Wednesday, April 15, 2009

I.A.S.


“I don't care what anybody says about me as long as it isn't true.” - Truman Capote

Earlier on in the semester I finally received in my faculty box the yellow student comment forms from the previous semester’s classes. These are part of the “Instructional Assessment System” that everyone dutifully fills out with a #2 pencil at the end of each semester, is then carried by courier to the Official Department of Cubicles and Those Who Grade the Graders (Instilling Confidence in Educational Evaluation Since 1980). But seriously, I honestly look forward to reading these, and make it a point to tell my classes how important it is that they spend a few extra minutes filling out the forms and answering, along with thirty-one others, these questions:

1) Was this class intellectually stimulating? Did it stretch your thinking? Y/N Why or Why Not?
2) What aspects of this class contributed most to your learning?
3) What aspects of this class detracted from your learning?
4) What suggestions do you have for improving the class?
“Please use the back of this sheet for any additional comments or to respond to additional questions. Thank You!”

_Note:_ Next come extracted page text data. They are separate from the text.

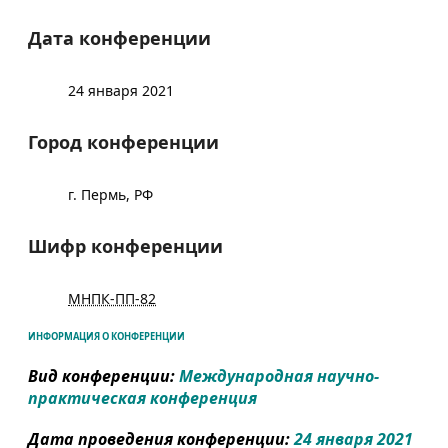
Дата конференции
24 января 2021
Город конференции
г. Пермь, РФ
Шифр конференции
МНПК-ПП-82
ИНФОРМАЦИЯ О КОНФЕРЕНЦИИ
Вид конференции:
Международная научно-
практическая конференция
Дата проведения конференции:
24 января 2021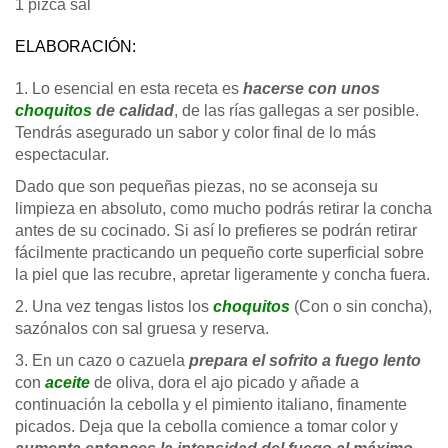
1 pizca sal
ELABORACIÓN:
1. Lo esencial en esta receta es
hacerse con unos
choquitos
de calidad
, de las rías gallegas a ser posible.
Tendrás asegurado un sabor y color final de lo más
espectacular.
Dado que son pequeñas piezas, no se aconseja su
limpieza en absoluto, como mucho podrás retirar la concha
antes de su cocinado. Si así lo prefieres se podrán retirar
fácilmente practicando un pequeño corte superficial sobre
la piel que las recubre, apretar ligeramente y concha fuera.
2. Una vez tengas listos los
choquitos
(Con o sin concha),
sazónalos con sal gruesa y reserva.
3. En un cazo o cazuela
prepara el sofrito a fuego lento
con
aceite
de oliva, dora el ajo picado y añade a
continuación la cebolla y el pimiento italiano, finamente
picados. Deja que la cebolla comience a tomar color y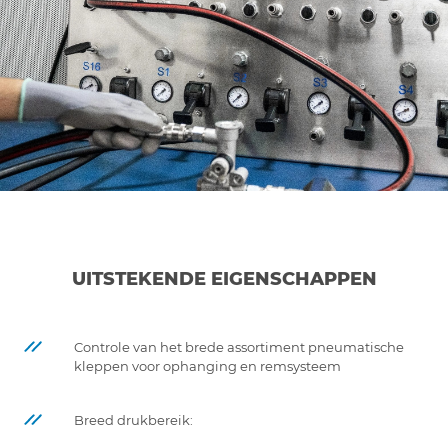
UITSTEKENDE EIGENSCHAPPEN
Controle van het brede assortiment pneumatische
kleppen voor ophanging en remsysteem
Breed drukbereik: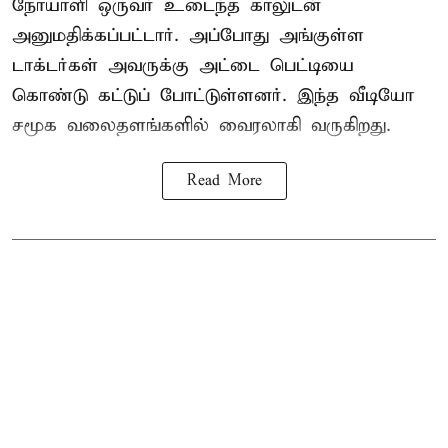
நோயாளி ஒருவர் உடைந்த காலுடன்
அனுமதிக்கப்பட்டார். அப்போது அங்குள்ள
டாக்டர்கள் அவருக்கு அட்டை பெட்டியை
கொண்டு கட்டுப் போட்டுள்ளனர். இந்த வீடியோ
சமூக வலைதளங்களில் வைரலாகி வருகிறது.
Read More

All seven students who completed that semester’s class had responded - several did not make the final cut primarily due to attendance issues. The low turnout was in part due to that particular class being held off-campus location (art department code corrections), but taken as a sample and compared to previous IAS feedback over the years this one is consistently average. My median percentages were 4.8 on the combined evaluations of: course as a whole, course content, instructor's contribution and effectiveness teaching the subject matter.
Sometimes the comments are wildly inconsistent and illogical, sometimes amusing, and for every negative there'll be a positive, so overall everything tends to balance out. Even if a few are hurtful or blunt, one tries not to take it too personally (good or bad), and take into consideration the source, anonymous as it is. This is, in theory, a chance to subject oneself to an objective performance appraisal, and for every ignorant, petty, vindictive or shallow remark there's a nugget of honest insight and careful consideration. I mean, if you dish it out ... Some folks appreciate getting pushed, others hate it, some are quite free and open with their opinion and can set aside their own shortcomings and biases to offer up a genuine critique (one would hope so after going through one of my classes at any rate). So taken with a grain of salt, there's always some helpful material with which I can take into consideration and integrate with the next semester's class.

 

Suggestions
"Be more interested in the things we draw" "Emphasize you expect a lot and we'll do better" "The bugs" "Needs to be more cake and movie time" "more nap time" "My only complaint is the 8am time" "More free time drawing during classtime" "Constant drive to do better" "Learn to let people down gently, call their work stupid or say they couldn't handle something" "Jamie's open and laid-back style really helped me let go and let the creative juices flow" "A different approach to art than I usually take (good)" "The grading was a bit too harsh" "Hands-on approach" "Do not allow Mr. Smith to quit teaching here" etc.

Again, I seriously doubt that an awful lot of what I supposedly said was actually spoken, at least not in so many words; but even if it's a residual recollection or faint impression I made, then I still go off in an ingrown spiral of introspection and self-doubt. And then I get over it.


That said, whenever I run into former students of mine from years back, which seems to be happening more frequently as the years unravel, I confess that part of me sometimes cringes when I think of how much better I’ve become as a teacher now in comparison to when they took a class from me. It’s about as wonderful and fun to do as looking at my old artwork, which I also avoid doing as much as possible. Part of the motivation behind this whole blog experiment is to set down in writing somewhere just about everything and anything that happens in a beginning drawing class, and to some extent also capture the endless parade of trivia and information that flows through my brain during a typical semester. This project is already giving me some perspective on things that normally would be lost in the shuffle, and I hope to see a reduction in the “Rats I forgot to mention this/or that” syndrome that seems to pop up every time I teach a class or lecture somewhere.

I suppose in some way it’s not all that different than being perennially dissatisfied with my own artwork; just enough impetus to keep moving forward, learning, experimenting, growing, changing etc., always convinced that next time I can do it even better than I did before. And yet at the core there has to be a foundation that regardless of what other people think, you believe enough in yourself that negative feedback won’t dent your self-confidence or cripple any vision you have for expression. So again, the two realms of art and education are closer together than you’d think, at least in that regard.

I always learn something, many times about my own self too...

“I hear all comments and criticisms around me. I chew on them. I'm nourished by the ones that I decide work for me and spit out the others.” - Kelly Borsheim

1 comment:

  1. My thoughts. I feel terrible for the students that had to suffer through my first year of teaching. Let's say that the learning curve was quite steep.

    As far as the class evaluations go, I always ignore the most negative and the most positive comment sheet. There seems to be outliers in every group, and it is too easy to concentrate on them and not on what the majority has to say.